*** Source information ***

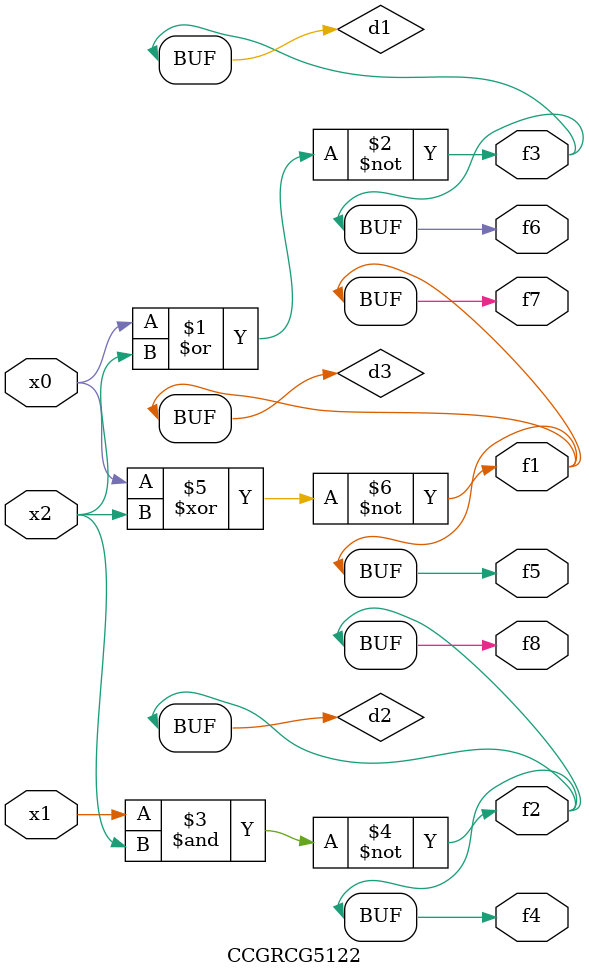
<source format=v>
module CCGRCG5122(
	input x0, x1, x2,
	output f1, f2, f3, f4, f5, f6, f7, f8
);

	wire d1, d2, d3;

	nor (d1, x0, x2);
	nand (d2, x1, x2);
	xnor (d3, x0, x2);
	assign f1 = d3;
	assign f2 = d2;
	assign f3 = d1;
	assign f4 = d2;
	assign f5 = d3;
	assign f6 = d1;
	assign f7 = d3;
	assign f8 = d2;
endmodule

</source>
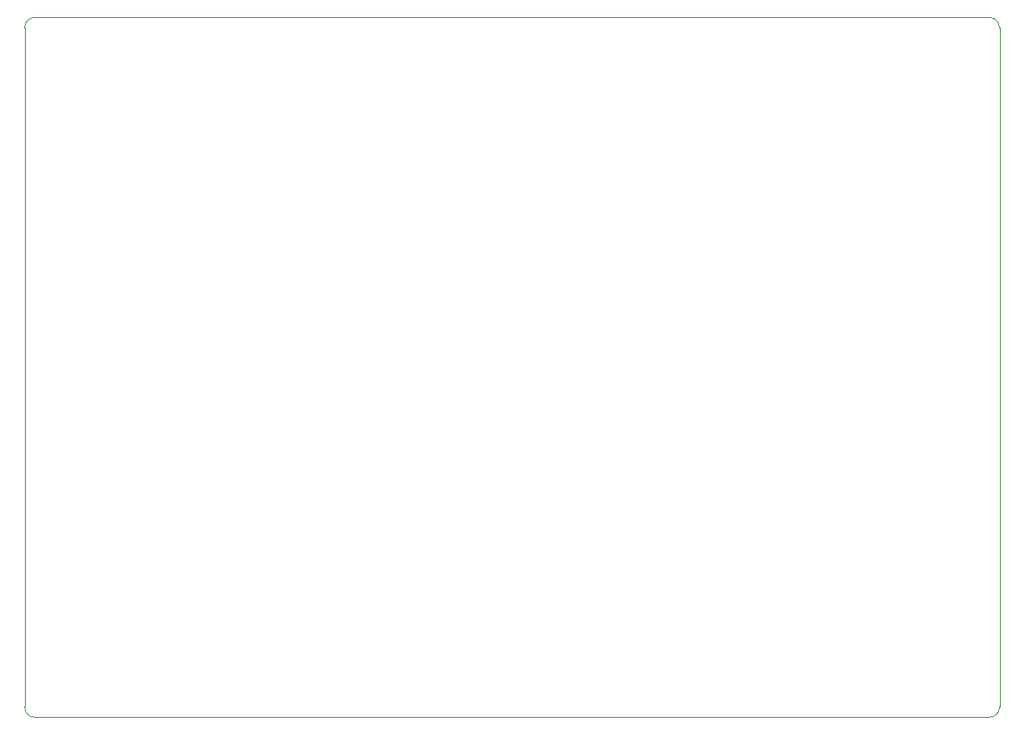
<source format=gm1>
G04 #@! TF.GenerationSoftware,KiCad,Pcbnew,5.1.5-52549c5~84~ubuntu18.04.1*
G04 #@! TF.CreationDate,2020-03-19T13:28:06+05:30*
G04 #@! TF.ProjectId,senseRx_rev1,73656e73-6552-4785-9f72-6576312e6b69,rev?*
G04 #@! TF.SameCoordinates,Original*
G04 #@! TF.FileFunction,Profile,NP*
%FSLAX46Y46*%
G04 Gerber Fmt 4.6, Leading zero omitted, Abs format (unit mm)*
G04 Created by KiCad (PCBNEW 5.1.5-52549c5~84~ubuntu18.04.1) date 2020-03-19 13:28:06*
%MOMM*%
%LPD*%
G04 APERTURE LIST*
%ADD10C,0.050000*%
G04 APERTURE END LIST*
D10*
X97000000Y-98000000D02*
G75*
G02X98000000Y-97000000I1000000J0D01*
G01*
X192000000Y-97000000D02*
G75*
G02X193000000Y-98000000I0J-1000000D01*
G01*
X193000000Y-165000000D02*
G75*
G02X192000000Y-166000000I-1000000J0D01*
G01*
X98000000Y-166000000D02*
G75*
G02X97000000Y-165000000I0J1000000D01*
G01*
X192000000Y-97000000D02*
X98000000Y-97000000D01*
X193000000Y-165000000D02*
X193000000Y-98000000D01*
X98000000Y-166000000D02*
X192000000Y-166000000D01*
X97000000Y-98000000D02*
X97000000Y-165000000D01*
M02*

</source>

*** End of Source information ***

What is needed is every entry written out word for word, with no pictures.

<source format=v>
module CCGRCG5122(
	input x0, x1, x2,
	output f1, f2, f3, f4, f5, f6, f7, f8
);

	wire d1, d2, d3;

	nor (d1, x0, x2);
	nand (d2, x1, x2);
	xnor (d3, x0, x2);
	assign f1 = d3;
	assign f2 = d2;
	assign f3 = d1;
	assign f4 = d2;
	assign f5 = d3;
	assign f6 = d1;
	assign f7 = d3;
	assign f8 = d2;
endmodule

</source>
<source format=gm1>
G04 #@! TF.GenerationSoftware,KiCad,Pcbnew,5.1.5-52549c5~84~ubuntu18.04.1*
G04 #@! TF.CreationDate,2020-03-19T13:28:06+05:30*
G04 #@! TF.ProjectId,senseRx_rev1,73656e73-6552-4785-9f72-6576312e6b69,rev?*
G04 #@! TF.SameCoordinates,Original*
G04 #@! TF.FileFunction,Profile,NP*
%FSLAX46Y46*%
G04 Gerber Fmt 4.6, Leading zero omitted, Abs format (unit mm)*
G04 Created by KiCad (PCBNEW 5.1.5-52549c5~84~ubuntu18.04.1) date 2020-03-19 13:28:06*
%MOMM*%
%LPD*%
G04 APERTURE LIST*
%ADD10C,0.050000*%
G04 APERTURE END LIST*
D10*
X97000000Y-98000000D02*
G75*
G02X98000000Y-97000000I1000000J0D01*
G01*
X192000000Y-97000000D02*
G75*
G02X193000000Y-98000000I0J-1000000D01*
G01*
X193000000Y-165000000D02*
G75*
G02X192000000Y-166000000I-1000000J0D01*
G01*
X98000000Y-166000000D02*
G75*
G02X97000000Y-165000000I0J1000000D01*
G01*
X192000000Y-97000000D02*
X98000000Y-97000000D01*
X193000000Y-165000000D02*
X193000000Y-98000000D01*
X98000000Y-166000000D02*
X192000000Y-166000000D01*
X97000000Y-98000000D02*
X97000000Y-165000000D01*
M02*

</source>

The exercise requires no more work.